Since he so emphasizes enstrangement’s quality of rearranging images for “the complication of the form”, as well as Tolstoy’s method of such by referring to things and events as if “seen for the first time, as if happening for the first time”, one may find it strange that he failed to acknowledge the horse as an altered image himself through his portrayal of humane sentiments, morals, and philosophies. The humanization of the horse and his ability to talk also cause in the audience a sense of defamiliarization, as well as his portrayal of feelings that are familiar to those of the readers. Early in the story, as Strider speaks about his experiences around humans, he begins to explain a number of struggles he has had to deal with throughout his life, “I was thrice unfortunate: I was piebald, I was a gelding, and people considered that I did not belong to God and to myself, as is natural to all living creatures, but that I belonged to the stud groom.” From an automatized perspective, people have become used to recognizing and dismissing the signs and struggles of less fortunate people and those who have been born in a disadvantageous position. Through the use of horse breeds and characteristics as a method of categorizing the status of a horse, the reader is forced to prolong their thinking about the issue, noticing patterns between the experiences of Strider and those of less fortunate members of society.

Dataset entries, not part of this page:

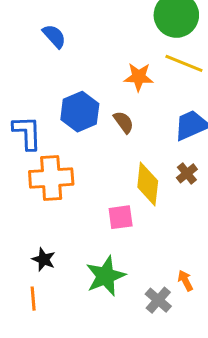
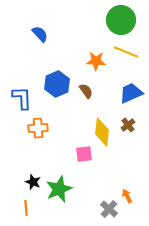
orange cross: (51, 178) -> (38, 128), size x0.7
green star: (105, 276) -> (59, 189), moved

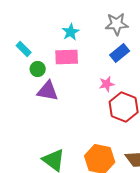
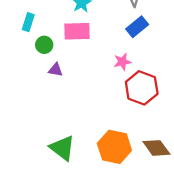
cyan rectangle: (24, 49) -> (28, 22), turned 63
purple triangle: (48, 91) -> (56, 70), size x0.6

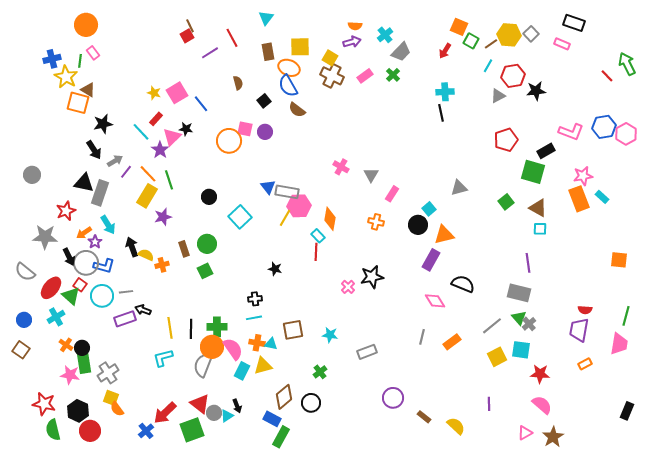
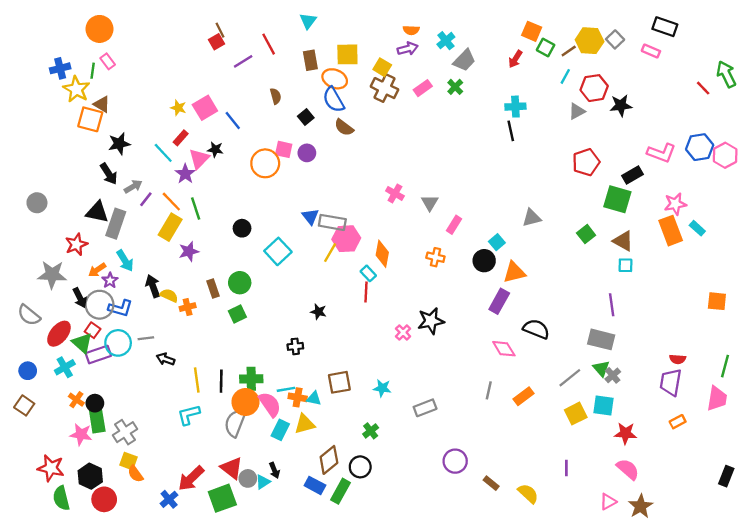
cyan line: (254, 318) -> (286, 389), moved
purple rectangle: (125, 319) -> (98, 355), moved
green rectangle: (281, 437) -> (340, 491), moved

Due to Tolstoy’s deep concern with social injustice issues in 19th-century Russia, and his strong advocacy for the rights of the peasant class, Shklovsky’s failure to recognize the significance of the use of enstrangement in Strider demonstrates an accidental (and ironic) fall on automatization, present even in his negligence to recognize the character of Strider himself as a demonstration of defamiliarization in the story.

Overall, the concept of enstrangement or defamiliarization as a form of combating automatization in everyday life through artistic representations emphasized by Shklovsky in Art as Device is highlighted and demonstrated through Leo Tolstoy’s Strider: The Story of a Horse in a number of occasions through the reassembling of images regarding notions of property, burial practices, and the life of other species as opposed to that of humans to bring out their negative connotations and force the reader to truly notice the social issues through the text. Nevertheless, Shklovsky falls into a cycle of automatization himself as he fails to acknowledge both the specific instances in which the politics of enstrangement are reflected in these passages, as well as the greater significance of defamiliarization in the case of Tolstoy’s Strider. In his emphasis on the role of enstrangement in art forms, and the politics of enstrangement themselves, Shklovsky himself fails to ‘see’ Tolstoy’s clever use of defamiliarization as a method of revolutionary social change, forcing his audience to truly conceive the issue of their society and seek the correction of a faulty reality.